BEGIN

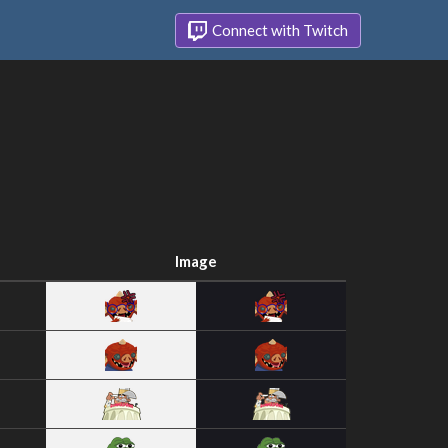
Connect with Twitch
Image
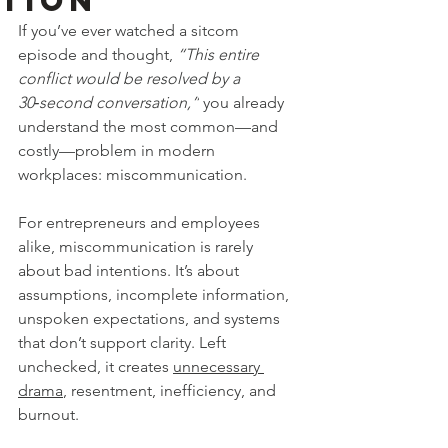
tion
If you’ve ever watched a sitcom 
episode and thought, 
“This entire 
conflict would be resolved by a 
30‑second conversation,”
 you already 
understand the most common—and 
costly—problem in modern 
workplaces: miscommunication.
For entrepreneurs and employees 
alike, miscommunication is rarely 
about bad intentions. It’s about 
assumptions, incomplete information, 
unspoken expectations, and systems 
that don’t support clarity. Left 
unchecked, it creates 
unnecessary 
drama
, resentment, inefficiency, and 
burnout.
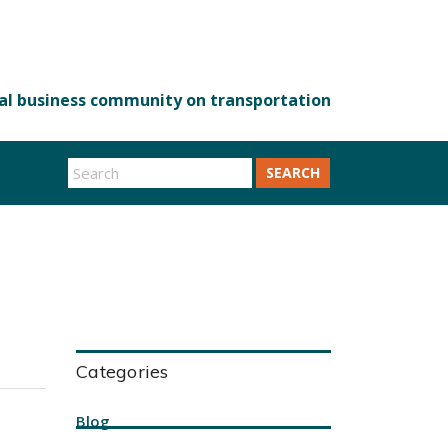
SEARCH
Categories
Blog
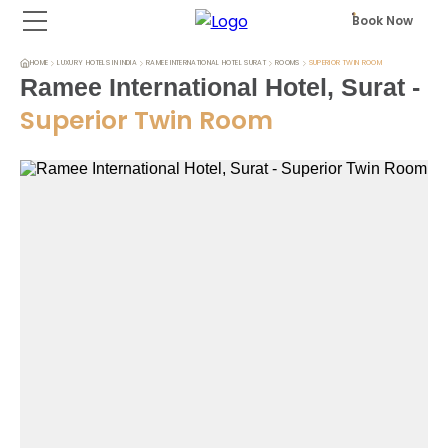
Book Now
HOME
LUXURY HOTELS IN INDIA
RAMEE INTERNATIONAL HOTEL SURAT
ROOMS
SUPERIOR TWIN ROOM
Ramee International Hotel, Surat
-
Superior Twin Room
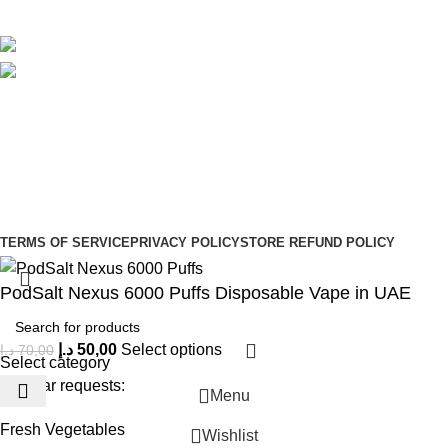
Avalible On:
Social links:
Sign Up to us Newsletter
Be the First to Know. Sign up to newsletter today
Copyright © –
Dubai Vaper
TERMS OF SERVICE
PRIVACY POLICY
STORE REFUND POLICY
PodSalt Nexus 6000 Puffs Disposable Vape in UAE
د.إ
50,00
Select options
د.إ
70,00
Select category
Popular requests:
Menu
Fresh Vegetables
Wishlist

END

**The task**
Please retype, exactly as written, every line from the line containing "Dubai Vaper" through the last line of the records above, including both of those lines, and nothing else.

**Answer for this exercise**
Dubai Vaper
TERMS OF SERVICE
PRIVACY POLICY
STORE REFUND POLICY
PodSalt Nexus 6000 Puffs Disposable Vape in UAE
د.إ
50,00
Select options
د.إ
70,00
Select category
Popular requests:
Menu
Fresh Vegetables
Wishlist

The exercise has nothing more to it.